There were more than 1.4 million K-12 students enrolled at New Jersey public schools during the 2019-2020 academic year.
- The 2020-2021 NJ School Performance report noted that only 43,583 students in grades 6th through 12 (less than 6%) enrolled in a Computer Science or Information Technology course.
- Only 67% of all NJ public high schools teach a foundational computer science course. According to a state law passed in 2018, every high school in NJ must offer a CS course.
- There are no published statistics on the number of New Jersey K-8 schools that teach computer science. But only 14,094 students in grades 6-8 enrolled in a CS course according to the 2018-2019 NJ School Performance report.
- Only 9,238 exams were taken in AP Computer Science by high school students in New Jersey in 2020 (4,635 took AP CS A and 4,603 took AP CSP).
- Only 30% were taken by female students; only 1,062 exams were taken by Hispanic/Latino/Latina students; only 327 exams were taken by Black/African American students.
According to the 2020 State of Computer Science Education: Illuminating Disparities report published by Code.org, the Computer Science Teachers Association, and the Expanding Computing Education Pathways (ECEP) Alliance NJ has made progress in K-12 CS education but needs to do more in order to ensure access to equitable high-quality CS education for all students:
- New Jersey has adopted six of the nine policies identified by the Code.org Coalition as necessary for equitable K-12 CS education. The steps required to realize three of the six policies adopted: CS teacher certification, establishing preservice programs at NJ colleges and universities, and establishing a dedicated CS Specialist position at the NJDOE have been adopted but their implementation has been delayed due to COVID.
- 67% of NJ high schools teach a CS course where only 47% of high schools teach CS across the United States. New Jersey law requires that all NJ high schools offer a CS course starting in the Fall 2018.
- NJ Hispanic/LatinX students are 1.6 times less likely than their white and Asian peers to attend a school that offers AP CS and 2.3 times less likely to take an AP CS exam when they attend a school that offers it.
- NJ Black students are 1.6 times less likely than their white and Asian peers to attend a school that offers AP CS, and 4 times less likely to take an AP CS exam when they attend a school that offers it.

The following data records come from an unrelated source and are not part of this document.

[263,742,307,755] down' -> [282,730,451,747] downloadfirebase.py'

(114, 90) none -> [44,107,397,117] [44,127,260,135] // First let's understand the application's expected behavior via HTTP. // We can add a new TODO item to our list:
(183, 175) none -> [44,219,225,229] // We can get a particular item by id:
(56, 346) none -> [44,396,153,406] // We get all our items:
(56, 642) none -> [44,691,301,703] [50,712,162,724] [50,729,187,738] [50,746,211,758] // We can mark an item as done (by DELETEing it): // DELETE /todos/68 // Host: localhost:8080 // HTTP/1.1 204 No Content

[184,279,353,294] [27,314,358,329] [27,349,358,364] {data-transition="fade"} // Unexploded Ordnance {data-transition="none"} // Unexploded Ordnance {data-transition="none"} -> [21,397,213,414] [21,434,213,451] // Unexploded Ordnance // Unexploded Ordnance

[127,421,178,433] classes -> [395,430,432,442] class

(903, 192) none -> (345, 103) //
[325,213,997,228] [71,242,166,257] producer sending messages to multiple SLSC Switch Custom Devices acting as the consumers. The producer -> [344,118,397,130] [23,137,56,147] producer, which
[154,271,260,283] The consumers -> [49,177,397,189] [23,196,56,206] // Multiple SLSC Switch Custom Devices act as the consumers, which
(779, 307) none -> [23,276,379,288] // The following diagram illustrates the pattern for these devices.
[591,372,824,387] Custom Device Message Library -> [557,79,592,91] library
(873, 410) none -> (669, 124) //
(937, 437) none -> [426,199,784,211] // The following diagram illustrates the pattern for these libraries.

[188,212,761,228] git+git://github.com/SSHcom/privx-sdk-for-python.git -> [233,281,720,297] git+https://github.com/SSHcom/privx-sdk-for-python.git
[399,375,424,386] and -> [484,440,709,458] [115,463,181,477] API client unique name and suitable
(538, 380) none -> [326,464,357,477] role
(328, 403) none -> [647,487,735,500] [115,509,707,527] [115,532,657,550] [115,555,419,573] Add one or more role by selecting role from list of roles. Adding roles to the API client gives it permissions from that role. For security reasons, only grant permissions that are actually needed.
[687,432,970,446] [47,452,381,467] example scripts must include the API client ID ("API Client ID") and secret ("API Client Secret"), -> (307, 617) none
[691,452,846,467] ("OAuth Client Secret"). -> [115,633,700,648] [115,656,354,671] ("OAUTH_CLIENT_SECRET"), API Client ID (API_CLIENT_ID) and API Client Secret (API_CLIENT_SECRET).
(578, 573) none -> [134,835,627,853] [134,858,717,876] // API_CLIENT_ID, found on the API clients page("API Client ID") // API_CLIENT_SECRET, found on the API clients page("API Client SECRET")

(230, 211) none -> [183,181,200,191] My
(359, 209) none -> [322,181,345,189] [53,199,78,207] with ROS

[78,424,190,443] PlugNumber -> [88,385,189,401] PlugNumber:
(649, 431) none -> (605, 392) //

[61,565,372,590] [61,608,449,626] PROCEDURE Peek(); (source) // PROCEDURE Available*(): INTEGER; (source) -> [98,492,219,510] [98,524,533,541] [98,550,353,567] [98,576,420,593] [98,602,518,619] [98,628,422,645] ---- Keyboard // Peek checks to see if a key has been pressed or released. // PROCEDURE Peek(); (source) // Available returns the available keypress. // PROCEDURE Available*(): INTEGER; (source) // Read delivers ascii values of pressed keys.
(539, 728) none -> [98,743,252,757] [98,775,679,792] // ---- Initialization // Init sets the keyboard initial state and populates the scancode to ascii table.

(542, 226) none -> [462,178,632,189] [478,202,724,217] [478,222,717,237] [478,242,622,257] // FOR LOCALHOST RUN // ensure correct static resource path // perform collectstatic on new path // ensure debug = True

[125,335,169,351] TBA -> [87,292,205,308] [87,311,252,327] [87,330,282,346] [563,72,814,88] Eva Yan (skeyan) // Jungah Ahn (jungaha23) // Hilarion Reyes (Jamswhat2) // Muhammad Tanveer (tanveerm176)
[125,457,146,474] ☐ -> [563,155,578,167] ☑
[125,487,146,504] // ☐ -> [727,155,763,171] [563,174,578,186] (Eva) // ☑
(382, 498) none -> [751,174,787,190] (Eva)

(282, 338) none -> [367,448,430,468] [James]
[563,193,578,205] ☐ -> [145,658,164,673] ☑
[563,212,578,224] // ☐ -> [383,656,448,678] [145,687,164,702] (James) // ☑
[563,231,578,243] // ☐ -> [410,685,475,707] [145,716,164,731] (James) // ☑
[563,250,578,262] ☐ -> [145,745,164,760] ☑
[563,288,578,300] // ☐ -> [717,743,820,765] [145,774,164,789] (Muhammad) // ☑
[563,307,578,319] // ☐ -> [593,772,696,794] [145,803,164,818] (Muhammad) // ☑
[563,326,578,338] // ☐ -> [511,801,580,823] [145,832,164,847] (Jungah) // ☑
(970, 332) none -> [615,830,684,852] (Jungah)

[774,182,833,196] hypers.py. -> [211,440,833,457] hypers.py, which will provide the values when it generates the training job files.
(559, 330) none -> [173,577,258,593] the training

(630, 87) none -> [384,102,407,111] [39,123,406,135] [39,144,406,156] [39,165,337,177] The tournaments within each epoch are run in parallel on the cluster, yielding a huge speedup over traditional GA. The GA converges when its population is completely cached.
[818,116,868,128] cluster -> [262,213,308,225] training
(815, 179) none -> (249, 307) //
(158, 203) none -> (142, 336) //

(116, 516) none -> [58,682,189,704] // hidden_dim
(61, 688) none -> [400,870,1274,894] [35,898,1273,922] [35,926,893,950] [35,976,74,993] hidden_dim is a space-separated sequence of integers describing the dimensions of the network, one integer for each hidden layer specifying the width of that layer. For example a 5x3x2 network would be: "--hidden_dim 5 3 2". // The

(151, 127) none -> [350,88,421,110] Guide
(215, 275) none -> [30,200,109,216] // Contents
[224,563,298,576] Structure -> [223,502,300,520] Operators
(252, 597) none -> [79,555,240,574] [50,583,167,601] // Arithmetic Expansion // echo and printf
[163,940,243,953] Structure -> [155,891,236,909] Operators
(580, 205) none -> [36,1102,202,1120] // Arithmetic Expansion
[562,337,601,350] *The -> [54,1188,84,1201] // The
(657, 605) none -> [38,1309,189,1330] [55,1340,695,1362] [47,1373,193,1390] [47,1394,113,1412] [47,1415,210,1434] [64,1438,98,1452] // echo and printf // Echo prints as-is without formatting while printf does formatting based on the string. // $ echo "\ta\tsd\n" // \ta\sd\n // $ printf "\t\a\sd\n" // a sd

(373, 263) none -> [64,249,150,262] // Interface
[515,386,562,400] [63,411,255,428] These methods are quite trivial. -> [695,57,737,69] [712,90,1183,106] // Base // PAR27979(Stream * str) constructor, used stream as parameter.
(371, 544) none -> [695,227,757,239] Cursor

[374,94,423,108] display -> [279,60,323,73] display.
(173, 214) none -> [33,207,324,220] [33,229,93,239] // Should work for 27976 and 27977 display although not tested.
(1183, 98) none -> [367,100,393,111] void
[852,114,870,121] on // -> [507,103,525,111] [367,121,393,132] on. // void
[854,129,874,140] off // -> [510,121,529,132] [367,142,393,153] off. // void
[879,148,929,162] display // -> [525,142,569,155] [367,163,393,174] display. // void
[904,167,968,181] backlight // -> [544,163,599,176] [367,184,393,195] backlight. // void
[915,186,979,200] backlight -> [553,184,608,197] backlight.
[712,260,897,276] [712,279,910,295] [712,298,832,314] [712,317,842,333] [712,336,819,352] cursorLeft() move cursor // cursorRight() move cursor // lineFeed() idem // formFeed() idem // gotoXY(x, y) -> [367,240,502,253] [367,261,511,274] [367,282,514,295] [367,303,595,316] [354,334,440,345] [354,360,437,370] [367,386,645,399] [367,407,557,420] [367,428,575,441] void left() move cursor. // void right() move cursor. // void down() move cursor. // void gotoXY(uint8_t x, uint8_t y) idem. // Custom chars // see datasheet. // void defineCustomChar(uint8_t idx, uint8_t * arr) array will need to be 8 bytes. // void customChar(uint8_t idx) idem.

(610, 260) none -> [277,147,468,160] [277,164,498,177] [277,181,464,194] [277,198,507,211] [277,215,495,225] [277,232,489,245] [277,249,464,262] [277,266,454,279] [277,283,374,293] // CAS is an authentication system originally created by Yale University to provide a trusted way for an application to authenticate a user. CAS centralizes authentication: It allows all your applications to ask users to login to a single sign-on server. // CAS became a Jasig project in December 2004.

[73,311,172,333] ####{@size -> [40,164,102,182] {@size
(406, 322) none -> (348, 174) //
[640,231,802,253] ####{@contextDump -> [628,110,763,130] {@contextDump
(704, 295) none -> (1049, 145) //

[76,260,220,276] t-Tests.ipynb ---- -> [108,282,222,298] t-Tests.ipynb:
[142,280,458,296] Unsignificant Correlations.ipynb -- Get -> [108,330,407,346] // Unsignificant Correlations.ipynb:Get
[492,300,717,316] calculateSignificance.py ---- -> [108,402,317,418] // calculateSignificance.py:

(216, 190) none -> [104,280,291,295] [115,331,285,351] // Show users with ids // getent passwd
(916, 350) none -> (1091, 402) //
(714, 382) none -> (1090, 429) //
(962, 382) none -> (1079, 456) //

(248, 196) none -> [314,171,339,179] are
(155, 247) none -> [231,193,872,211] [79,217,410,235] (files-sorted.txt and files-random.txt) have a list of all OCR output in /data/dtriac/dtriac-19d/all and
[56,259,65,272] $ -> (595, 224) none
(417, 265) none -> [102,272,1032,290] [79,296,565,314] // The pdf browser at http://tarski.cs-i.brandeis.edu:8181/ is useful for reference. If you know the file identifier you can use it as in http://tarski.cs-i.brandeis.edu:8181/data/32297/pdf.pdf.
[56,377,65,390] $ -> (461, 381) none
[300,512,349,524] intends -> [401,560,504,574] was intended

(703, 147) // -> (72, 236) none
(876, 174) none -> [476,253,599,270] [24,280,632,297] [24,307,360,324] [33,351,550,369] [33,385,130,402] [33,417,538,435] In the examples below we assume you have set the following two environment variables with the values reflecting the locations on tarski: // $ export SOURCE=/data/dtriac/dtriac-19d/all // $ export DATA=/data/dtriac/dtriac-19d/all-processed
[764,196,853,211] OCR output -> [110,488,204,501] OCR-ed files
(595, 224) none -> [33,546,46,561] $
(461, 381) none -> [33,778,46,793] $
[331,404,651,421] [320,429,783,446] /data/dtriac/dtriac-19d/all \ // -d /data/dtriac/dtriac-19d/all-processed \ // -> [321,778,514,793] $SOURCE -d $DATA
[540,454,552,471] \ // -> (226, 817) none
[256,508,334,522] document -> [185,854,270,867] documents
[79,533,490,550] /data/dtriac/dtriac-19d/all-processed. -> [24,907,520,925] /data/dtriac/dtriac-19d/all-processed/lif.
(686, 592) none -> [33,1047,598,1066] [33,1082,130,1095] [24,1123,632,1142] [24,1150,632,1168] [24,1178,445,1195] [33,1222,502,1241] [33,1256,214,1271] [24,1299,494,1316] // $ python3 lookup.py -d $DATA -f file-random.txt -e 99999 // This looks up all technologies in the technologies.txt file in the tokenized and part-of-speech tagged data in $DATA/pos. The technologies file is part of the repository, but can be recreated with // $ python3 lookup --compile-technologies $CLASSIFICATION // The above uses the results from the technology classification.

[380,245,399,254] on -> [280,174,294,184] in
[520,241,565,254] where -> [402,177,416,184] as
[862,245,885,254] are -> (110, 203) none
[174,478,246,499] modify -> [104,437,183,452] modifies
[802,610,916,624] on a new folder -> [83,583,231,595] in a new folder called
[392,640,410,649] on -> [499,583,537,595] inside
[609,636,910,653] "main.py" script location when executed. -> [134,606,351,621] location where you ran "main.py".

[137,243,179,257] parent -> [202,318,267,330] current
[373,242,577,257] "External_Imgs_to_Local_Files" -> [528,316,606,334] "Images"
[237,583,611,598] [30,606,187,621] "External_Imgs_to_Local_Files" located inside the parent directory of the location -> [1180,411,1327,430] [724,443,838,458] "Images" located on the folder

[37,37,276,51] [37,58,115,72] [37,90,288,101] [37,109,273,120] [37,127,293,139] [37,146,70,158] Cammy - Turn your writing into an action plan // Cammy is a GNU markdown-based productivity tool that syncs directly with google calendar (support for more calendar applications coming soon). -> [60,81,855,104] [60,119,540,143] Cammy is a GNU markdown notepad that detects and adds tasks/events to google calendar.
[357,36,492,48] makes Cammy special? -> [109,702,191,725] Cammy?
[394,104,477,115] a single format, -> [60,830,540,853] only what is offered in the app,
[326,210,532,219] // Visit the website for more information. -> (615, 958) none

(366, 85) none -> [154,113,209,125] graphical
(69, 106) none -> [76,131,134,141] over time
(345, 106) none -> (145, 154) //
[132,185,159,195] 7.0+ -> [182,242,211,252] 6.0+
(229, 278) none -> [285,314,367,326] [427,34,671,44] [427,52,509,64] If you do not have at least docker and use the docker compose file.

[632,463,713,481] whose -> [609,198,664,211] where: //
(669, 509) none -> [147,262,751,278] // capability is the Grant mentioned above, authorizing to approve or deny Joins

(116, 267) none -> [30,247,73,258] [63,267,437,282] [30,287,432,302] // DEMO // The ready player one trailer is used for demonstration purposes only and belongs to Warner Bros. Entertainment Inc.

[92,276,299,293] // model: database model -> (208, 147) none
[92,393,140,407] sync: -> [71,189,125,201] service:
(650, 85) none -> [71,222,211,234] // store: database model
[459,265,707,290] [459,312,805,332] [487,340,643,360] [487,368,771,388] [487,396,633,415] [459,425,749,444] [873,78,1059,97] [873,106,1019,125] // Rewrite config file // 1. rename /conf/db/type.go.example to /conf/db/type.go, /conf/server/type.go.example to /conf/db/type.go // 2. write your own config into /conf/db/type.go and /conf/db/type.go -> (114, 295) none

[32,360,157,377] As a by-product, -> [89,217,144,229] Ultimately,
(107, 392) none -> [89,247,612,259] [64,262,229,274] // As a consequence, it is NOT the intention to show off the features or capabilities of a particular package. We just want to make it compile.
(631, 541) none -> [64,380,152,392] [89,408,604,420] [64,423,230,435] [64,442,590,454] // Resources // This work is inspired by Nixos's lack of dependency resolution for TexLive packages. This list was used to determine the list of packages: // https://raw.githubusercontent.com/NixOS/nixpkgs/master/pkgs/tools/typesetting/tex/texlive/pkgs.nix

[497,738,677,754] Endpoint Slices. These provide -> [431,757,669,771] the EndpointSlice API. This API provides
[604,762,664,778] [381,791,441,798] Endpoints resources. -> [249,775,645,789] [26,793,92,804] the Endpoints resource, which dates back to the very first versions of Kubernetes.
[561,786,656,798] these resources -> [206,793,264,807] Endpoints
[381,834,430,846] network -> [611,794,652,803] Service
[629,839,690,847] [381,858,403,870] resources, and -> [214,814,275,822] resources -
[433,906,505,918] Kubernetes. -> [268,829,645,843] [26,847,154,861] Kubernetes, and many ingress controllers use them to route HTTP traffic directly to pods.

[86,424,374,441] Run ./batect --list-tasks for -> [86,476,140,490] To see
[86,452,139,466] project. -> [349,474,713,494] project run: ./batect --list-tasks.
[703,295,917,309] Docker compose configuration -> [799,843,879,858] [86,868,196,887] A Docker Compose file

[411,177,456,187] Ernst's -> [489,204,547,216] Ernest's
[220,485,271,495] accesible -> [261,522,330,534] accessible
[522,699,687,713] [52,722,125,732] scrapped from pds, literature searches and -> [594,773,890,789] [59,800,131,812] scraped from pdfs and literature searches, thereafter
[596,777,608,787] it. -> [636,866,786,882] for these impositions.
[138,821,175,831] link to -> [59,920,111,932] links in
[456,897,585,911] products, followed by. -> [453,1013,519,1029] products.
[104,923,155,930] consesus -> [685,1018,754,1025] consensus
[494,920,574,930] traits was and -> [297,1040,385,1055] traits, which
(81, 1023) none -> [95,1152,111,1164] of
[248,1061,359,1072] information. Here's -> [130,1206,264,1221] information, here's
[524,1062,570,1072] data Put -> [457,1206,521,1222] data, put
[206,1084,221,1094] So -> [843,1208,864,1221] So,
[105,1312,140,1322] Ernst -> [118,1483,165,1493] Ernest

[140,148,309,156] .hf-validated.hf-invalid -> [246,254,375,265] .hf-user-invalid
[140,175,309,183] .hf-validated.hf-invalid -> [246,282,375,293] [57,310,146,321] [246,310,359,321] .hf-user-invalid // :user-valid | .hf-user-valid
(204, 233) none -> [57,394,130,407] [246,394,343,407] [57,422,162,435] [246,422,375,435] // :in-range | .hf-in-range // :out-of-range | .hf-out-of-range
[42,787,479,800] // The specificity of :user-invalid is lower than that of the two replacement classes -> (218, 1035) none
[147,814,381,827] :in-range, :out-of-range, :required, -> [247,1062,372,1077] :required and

A 2016 Google Gallup report on Computer Science Education reported barriers leading to the underrepresentation of females and students from ethnic and racial groups across the United States:
- Black and Hispanic students have less access to computer science education than White students;
- Female students are less likely to be encouraged to study computer science than male students;
- Black and Hispanic students are less likely to use a computer at home;
- Females, Black and Hispanic students are less likely to know an adult role model working in the computing or technology fields.
A subsequent Google Gallup 2020 report found that little progress has been made since 2015 in closing the CS Education access gaps in between white, Black, and Hispanic students. Closing this CS Education access gap is imperative to providing equitable opportunity for all students.